Segment Start: Records

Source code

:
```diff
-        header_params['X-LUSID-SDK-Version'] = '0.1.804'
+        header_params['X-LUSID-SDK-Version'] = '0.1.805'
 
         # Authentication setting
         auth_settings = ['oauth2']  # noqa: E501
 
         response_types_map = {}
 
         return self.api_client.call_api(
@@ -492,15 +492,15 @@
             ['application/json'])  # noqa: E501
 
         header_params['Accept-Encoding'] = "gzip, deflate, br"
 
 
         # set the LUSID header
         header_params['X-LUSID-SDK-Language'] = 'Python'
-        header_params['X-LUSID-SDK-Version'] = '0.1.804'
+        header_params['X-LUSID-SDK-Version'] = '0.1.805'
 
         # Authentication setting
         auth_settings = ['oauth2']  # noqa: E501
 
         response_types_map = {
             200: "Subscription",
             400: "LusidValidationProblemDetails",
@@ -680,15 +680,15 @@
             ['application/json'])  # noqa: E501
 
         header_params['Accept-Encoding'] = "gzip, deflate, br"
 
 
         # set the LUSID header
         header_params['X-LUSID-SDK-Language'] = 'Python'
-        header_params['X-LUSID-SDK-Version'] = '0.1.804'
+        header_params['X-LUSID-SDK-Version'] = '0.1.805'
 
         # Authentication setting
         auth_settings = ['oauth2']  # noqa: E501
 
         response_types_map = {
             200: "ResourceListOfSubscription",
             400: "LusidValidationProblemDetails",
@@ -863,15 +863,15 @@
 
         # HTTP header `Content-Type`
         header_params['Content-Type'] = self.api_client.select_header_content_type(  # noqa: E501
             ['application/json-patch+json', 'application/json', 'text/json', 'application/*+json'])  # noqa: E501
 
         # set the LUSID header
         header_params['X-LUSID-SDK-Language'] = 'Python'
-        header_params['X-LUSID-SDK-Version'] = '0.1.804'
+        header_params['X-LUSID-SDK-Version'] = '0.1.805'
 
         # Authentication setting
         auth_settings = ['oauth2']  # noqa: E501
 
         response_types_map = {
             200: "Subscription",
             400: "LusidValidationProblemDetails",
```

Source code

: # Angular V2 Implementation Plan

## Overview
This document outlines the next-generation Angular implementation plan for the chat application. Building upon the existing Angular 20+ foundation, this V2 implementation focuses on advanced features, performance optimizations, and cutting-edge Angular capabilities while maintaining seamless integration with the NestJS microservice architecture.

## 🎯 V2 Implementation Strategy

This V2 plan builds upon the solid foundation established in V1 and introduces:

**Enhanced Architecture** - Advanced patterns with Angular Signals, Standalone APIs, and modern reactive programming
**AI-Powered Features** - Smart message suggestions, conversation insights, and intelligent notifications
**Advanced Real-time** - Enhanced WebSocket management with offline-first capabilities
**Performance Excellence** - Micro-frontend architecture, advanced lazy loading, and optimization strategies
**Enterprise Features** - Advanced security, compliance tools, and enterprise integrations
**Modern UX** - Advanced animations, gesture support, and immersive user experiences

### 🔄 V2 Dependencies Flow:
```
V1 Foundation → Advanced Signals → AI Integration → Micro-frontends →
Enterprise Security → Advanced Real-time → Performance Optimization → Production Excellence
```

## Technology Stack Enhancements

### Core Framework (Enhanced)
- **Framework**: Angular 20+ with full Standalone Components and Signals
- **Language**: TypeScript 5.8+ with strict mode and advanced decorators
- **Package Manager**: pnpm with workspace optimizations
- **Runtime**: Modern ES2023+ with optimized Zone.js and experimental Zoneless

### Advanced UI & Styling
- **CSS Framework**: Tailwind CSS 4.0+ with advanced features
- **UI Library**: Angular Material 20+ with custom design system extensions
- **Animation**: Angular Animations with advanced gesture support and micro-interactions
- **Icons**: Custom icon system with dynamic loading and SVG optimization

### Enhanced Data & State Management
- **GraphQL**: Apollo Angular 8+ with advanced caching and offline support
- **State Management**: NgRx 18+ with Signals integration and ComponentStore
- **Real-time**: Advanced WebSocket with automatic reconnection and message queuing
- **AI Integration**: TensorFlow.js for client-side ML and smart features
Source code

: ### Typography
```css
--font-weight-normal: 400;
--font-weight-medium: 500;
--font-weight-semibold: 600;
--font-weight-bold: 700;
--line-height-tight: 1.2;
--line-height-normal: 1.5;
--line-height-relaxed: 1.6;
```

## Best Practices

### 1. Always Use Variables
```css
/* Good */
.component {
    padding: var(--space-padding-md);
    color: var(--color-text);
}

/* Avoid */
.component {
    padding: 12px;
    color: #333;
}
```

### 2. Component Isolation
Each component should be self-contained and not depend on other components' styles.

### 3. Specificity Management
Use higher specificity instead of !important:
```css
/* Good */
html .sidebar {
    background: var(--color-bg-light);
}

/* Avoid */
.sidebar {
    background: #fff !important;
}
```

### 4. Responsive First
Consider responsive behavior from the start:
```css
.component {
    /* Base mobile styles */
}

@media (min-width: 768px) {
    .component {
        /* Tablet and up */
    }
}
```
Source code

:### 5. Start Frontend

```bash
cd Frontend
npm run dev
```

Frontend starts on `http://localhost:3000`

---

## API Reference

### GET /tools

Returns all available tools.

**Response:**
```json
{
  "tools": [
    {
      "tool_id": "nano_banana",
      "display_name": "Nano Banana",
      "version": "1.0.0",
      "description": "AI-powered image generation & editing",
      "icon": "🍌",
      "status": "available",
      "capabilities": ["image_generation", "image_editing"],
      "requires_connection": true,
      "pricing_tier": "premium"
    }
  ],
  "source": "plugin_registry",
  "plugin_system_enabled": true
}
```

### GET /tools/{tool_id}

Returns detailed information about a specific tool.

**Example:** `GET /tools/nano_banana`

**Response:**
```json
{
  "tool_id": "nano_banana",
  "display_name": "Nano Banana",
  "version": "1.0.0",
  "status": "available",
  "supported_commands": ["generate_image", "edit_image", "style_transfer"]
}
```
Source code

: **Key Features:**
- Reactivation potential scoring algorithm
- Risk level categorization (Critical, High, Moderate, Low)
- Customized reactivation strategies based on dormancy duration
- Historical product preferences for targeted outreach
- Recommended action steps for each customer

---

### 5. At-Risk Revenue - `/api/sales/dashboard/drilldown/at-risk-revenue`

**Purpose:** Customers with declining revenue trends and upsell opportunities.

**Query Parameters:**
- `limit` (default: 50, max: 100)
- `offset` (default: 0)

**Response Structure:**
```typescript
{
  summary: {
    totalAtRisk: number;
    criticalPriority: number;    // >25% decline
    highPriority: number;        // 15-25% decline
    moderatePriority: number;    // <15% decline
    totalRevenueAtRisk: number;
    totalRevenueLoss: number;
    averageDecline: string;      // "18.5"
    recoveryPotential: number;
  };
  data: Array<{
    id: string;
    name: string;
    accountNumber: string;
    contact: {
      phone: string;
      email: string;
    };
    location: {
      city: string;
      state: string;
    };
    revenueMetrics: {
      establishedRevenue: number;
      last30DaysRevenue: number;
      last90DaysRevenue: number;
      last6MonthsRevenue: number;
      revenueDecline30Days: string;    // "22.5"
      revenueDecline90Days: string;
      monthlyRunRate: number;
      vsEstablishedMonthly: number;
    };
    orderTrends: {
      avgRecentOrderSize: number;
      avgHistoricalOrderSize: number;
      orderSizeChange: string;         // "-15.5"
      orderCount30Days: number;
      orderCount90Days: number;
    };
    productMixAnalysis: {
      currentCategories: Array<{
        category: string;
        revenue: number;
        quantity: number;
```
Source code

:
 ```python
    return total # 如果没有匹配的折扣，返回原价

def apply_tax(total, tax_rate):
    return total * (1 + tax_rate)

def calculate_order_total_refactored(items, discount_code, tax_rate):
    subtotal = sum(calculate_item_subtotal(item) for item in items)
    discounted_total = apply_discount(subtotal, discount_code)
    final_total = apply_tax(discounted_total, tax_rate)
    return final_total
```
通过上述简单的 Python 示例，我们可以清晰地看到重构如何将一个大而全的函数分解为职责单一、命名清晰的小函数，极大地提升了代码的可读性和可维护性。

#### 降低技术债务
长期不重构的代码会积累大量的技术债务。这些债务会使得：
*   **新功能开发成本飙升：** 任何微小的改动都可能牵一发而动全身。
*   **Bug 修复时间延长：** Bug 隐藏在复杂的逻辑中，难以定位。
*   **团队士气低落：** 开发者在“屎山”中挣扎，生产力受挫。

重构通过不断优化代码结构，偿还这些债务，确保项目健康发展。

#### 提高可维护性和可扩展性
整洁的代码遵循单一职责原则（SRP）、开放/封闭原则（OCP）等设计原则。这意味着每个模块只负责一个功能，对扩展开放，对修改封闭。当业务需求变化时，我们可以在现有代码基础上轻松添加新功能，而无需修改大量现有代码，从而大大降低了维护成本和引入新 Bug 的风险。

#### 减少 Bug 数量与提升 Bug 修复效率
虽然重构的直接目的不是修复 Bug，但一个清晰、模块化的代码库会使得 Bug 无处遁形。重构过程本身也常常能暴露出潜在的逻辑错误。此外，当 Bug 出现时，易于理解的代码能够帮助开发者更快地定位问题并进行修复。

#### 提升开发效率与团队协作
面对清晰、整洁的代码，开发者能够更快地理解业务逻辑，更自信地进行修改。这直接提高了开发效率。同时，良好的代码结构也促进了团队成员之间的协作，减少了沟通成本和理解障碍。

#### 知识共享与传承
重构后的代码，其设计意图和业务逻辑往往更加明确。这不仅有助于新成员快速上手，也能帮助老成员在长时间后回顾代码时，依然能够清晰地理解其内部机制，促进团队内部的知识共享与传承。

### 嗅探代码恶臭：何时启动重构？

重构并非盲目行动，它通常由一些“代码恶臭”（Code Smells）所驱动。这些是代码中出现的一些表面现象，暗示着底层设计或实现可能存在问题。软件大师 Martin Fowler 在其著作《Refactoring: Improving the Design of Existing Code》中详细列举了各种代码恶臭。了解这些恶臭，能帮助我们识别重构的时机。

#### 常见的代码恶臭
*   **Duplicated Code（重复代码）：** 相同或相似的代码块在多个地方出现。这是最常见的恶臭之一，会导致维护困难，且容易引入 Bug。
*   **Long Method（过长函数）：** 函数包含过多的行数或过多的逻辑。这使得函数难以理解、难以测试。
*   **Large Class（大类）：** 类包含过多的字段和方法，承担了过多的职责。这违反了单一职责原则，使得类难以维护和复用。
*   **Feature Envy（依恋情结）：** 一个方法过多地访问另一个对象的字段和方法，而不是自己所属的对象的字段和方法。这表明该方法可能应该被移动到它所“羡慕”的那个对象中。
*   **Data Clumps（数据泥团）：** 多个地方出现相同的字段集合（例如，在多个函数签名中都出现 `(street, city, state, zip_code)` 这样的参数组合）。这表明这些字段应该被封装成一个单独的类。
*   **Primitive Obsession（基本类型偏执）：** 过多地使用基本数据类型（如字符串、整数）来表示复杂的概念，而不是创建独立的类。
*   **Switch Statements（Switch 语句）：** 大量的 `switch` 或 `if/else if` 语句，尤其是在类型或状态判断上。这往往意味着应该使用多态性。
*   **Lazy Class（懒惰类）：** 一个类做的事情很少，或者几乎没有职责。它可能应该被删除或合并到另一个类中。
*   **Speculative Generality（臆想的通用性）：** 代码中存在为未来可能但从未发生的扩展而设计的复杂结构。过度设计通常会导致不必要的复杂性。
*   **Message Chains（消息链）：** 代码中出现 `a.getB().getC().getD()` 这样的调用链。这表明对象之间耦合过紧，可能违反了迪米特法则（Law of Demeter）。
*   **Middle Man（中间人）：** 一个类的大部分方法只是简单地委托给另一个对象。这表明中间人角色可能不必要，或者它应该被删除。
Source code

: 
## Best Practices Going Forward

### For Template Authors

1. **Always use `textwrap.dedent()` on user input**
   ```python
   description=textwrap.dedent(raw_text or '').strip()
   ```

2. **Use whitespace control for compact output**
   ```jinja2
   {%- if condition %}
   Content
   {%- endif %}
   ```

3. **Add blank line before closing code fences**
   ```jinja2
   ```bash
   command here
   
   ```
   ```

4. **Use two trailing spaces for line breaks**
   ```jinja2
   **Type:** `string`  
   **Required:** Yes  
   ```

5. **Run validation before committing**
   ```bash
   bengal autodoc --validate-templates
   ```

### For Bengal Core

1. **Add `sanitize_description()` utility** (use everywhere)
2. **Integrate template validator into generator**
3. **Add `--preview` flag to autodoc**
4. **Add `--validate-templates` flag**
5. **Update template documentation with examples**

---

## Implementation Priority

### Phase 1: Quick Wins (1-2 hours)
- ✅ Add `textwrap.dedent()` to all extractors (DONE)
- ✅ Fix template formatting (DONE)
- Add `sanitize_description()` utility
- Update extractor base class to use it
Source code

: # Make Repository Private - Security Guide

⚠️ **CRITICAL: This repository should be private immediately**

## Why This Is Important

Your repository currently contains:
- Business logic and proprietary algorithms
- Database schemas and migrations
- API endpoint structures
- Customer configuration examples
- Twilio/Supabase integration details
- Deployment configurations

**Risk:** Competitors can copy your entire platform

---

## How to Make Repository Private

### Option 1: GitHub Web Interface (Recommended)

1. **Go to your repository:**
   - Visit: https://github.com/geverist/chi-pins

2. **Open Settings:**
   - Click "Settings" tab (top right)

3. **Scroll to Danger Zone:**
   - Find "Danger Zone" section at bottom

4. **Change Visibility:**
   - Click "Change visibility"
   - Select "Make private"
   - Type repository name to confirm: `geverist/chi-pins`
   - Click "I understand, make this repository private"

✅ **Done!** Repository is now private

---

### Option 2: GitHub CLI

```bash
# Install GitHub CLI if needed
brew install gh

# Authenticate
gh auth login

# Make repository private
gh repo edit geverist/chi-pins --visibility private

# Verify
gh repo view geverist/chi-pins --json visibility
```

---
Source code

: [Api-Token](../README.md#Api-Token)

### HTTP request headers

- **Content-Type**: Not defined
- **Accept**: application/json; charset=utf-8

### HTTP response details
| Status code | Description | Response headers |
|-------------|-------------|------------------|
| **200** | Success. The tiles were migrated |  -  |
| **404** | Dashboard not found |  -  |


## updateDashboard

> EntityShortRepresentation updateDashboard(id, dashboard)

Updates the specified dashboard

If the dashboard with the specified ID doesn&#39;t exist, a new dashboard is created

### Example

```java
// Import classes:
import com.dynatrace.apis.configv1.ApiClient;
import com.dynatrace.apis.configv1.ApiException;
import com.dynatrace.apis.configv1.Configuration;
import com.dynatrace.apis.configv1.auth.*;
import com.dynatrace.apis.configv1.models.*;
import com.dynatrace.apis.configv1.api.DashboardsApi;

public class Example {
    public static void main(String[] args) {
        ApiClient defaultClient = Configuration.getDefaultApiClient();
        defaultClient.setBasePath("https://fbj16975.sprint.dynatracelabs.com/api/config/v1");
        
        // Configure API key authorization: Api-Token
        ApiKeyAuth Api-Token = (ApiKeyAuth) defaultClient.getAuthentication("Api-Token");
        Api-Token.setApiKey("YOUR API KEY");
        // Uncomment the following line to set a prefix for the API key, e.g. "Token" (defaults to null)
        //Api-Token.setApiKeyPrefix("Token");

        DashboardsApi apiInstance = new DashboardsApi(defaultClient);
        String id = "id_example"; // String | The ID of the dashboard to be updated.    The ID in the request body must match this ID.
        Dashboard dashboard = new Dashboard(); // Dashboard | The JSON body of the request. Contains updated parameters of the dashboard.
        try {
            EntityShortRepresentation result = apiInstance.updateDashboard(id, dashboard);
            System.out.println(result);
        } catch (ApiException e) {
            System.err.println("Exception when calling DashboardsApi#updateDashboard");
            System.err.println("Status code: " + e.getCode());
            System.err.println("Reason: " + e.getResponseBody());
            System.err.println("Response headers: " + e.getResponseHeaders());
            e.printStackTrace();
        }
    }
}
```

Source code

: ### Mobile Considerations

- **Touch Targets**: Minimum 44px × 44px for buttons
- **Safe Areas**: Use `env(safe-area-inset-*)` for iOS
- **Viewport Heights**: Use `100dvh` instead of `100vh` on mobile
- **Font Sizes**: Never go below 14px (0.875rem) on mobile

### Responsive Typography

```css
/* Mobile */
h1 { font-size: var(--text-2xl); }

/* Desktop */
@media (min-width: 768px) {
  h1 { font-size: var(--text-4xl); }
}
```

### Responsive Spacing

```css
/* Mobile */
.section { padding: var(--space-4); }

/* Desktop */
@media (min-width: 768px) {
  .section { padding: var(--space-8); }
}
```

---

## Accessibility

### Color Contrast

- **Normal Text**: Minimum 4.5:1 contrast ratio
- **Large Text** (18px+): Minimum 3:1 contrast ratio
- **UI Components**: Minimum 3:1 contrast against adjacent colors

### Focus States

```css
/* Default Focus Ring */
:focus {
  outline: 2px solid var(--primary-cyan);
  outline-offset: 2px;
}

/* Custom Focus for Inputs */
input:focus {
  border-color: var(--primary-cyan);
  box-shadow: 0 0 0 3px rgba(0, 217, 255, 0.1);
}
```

Segment End: Records

Exercise prompt: Would you retype the lines above from the one with "flag to autodoc**" down to the one with "If the dashboard", word for word, both ends included and no other lines?

Exercise solution:
3. **Add `--preview` flag to autodoc**
4. **Add `--validate-templates` flag**
5. **Update template documentation with examples**

---

## Implementation Priority

### Phase 1: Quick Wins (1-2 hours)
- ✅ Add `textwrap.dedent()` to all extractors (DONE)
- ✅ Fix template formatting (DONE)
- Add `sanitize_description()` utility
- Update extractor base class to use it
Source code

: # Make Repository Private - Security Guide

⚠️ **CRITICAL: This repository should be private immediately**

## Why This Is Important

Your repository currently contains:
- Business logic and proprietary algorithms
- Database schemas and migrations
- API endpoint structures
- Customer configuration examples
- Twilio/Supabase integration details
- Deployment configurations

**Risk:** Competitors can copy your entire platform

---

## How to Make Repository Private

### Option 1: GitHub Web Interface (Recommended)

1. **Go to your repository:**
   - Visit: https://github.com/geverist/chi-pins

2. **Open Settings:**
   - Click "Settings" tab (top right)

3. **Scroll to Danger Zone:**
   - Find "Danger Zone" section at bottom

4. **Change Visibility:**
   - Click "Change visibility"
   - Select "Make private"
   - Type repository name to confirm: `geverist/chi-pins`
   - Click "I understand, make this repository private"

✅ **Done!** Repository is now private

---

### Option 2: GitHub CLI

```bash
# Install GitHub CLI if needed
brew install gh

# Authenticate
gh auth login

# Make repository private
gh repo edit geverist/chi-pins --visibility private

# Verify
gh repo view geverist/chi-pins --json visibility
```

---
Source code

: [Api-Token](../README.md#Api-Token)

### HTTP request headers

- **Content-Type**: Not defined
- **Accept**: application/json; charset=utf-8

### HTTP response details
| Status code | Description | Response headers |
|-------------|-------------|------------------|
| **200** | Success. The tiles were migrated |  -  |
| **404** | Dashboard not found |  -  |


## updateDashboard

> EntityShortRepresentation updateDashboard(id, dashboard)

Updates the specified dashboard

If the dashboard with the specified ID doesn&#39;t exist, a new dashboard is created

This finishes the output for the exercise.